(TRECHO DE ORIGEM)
Perfeita reflexão em seu texto. Penso do mesmo modo, parabéns pelo entendimento e clareza. ;-)
Eu adorei o texto e sempre pensei assim acerca de sacrifícios, pois os animais têm vida própria, porque matá-los seria devoção? a devoção vem de dentro, do espírito e não da matéria em si. O ato de derramar sangue pode até aumentar a conexão com o mundo das sombras apenas por correspondência da morte com o que não vemos, mas essa não é a única forma de fazer isso.
Muito bom seu texto Odir! Espero que circule muito pela rede. As pessoas tem que entender o verdadeiro significado de 'sacrifício'. Parabéns!
Odir é sempre bom ler suas reflexões sobre os assuntos desse nosso mundo bruxesco. Ao pensarmos um pouco sobre a palavra sacrifício, vemos como o significado dela pode ser bonito. No fazer sagrado, podemos transformar de toda a nossa existência um "fazer sagrado" aos deuses. Enfim, parabéns pelo texto.
Olá, Odir. Boa reflexão e parabéns pelo blog.

(TAREFA PROPOSTA A) No trecho, de onde vem a devoção, segundo o comentário que fala de sacrifício de animais?
(TAREFA PROPOSTA B) Transforme todas as linhas de dados abaixo numa lista JSON de strings, uma string por linha, sem as linhas em branco. Deixe as imagens de fora.
As linhas de dados não têm nenhuma relação com o trecho.

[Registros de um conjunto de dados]
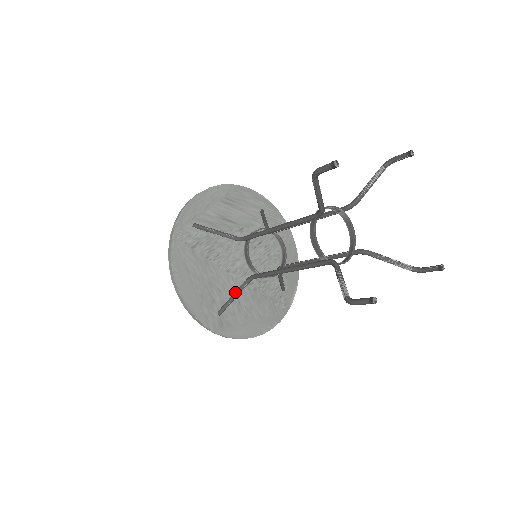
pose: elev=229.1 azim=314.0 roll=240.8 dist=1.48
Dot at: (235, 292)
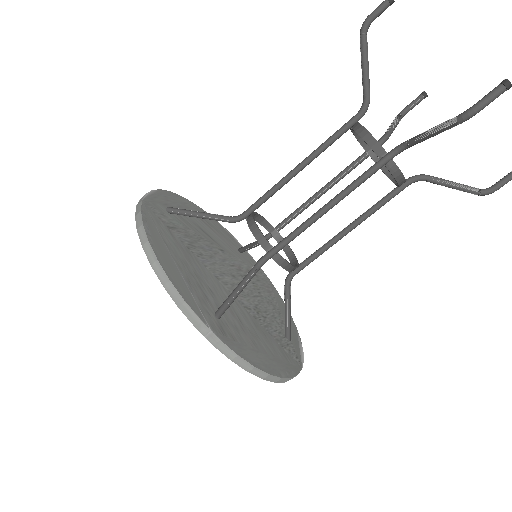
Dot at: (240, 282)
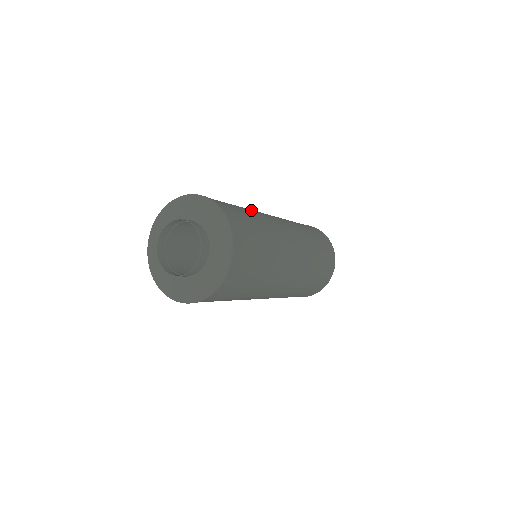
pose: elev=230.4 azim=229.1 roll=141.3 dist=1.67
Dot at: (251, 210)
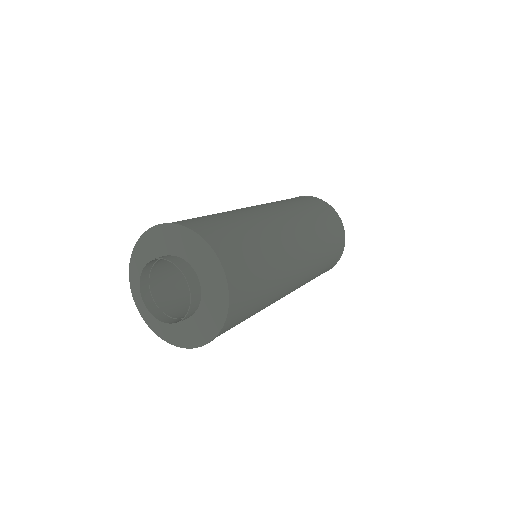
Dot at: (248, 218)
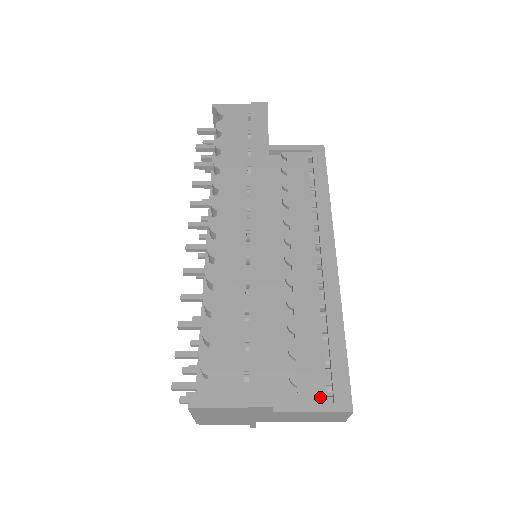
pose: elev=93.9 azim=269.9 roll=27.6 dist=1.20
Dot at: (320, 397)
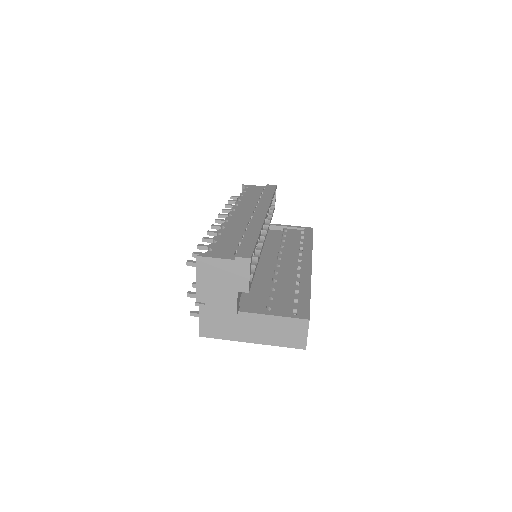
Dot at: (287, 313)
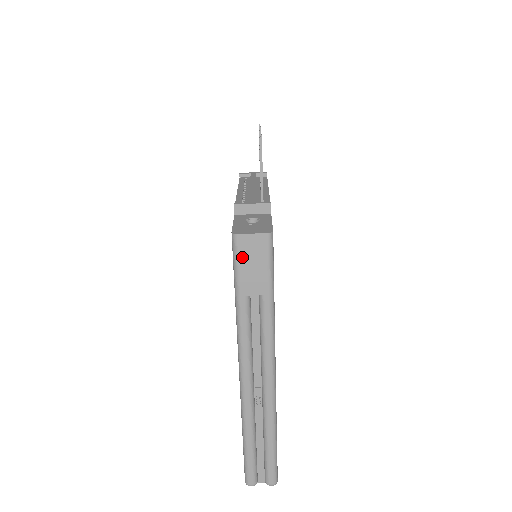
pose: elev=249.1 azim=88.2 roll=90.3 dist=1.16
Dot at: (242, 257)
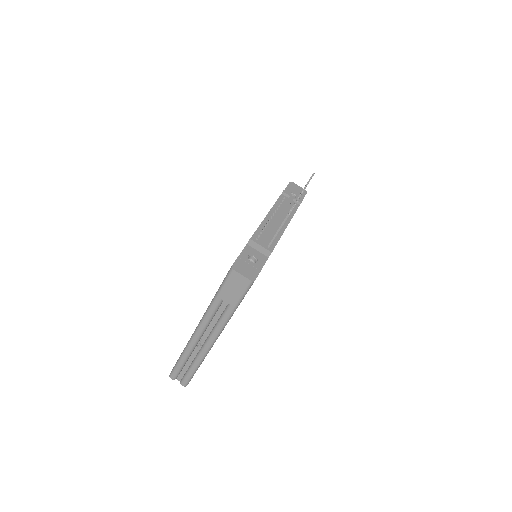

(RESPOSTA A) De dentro, do espírito, e não da matéria em si.

(RESPOSTA B)
[
  "pose: elev=229.1 azim=314.0 roll=240.8 dist=1.48",
  "Dot at: (235, 292)",
  "Dot at: (240, 282)",
  "pose: elev=230.4 azim=229.1 roll=141.3 dist=1.67",
  "Dot at: (251, 210)",
  "Dot at: (248, 218)",
  "pose: elev=93.9 azim=269.9 roll=27.6 dist=1.20",
  "Dot at: (320, 397)",
  "Dot at: (287, 313)",
  "pose: elev=249.1 azim=88.2 roll=90.3 dist=1.16",
  "Dot at: (242, 257)"
]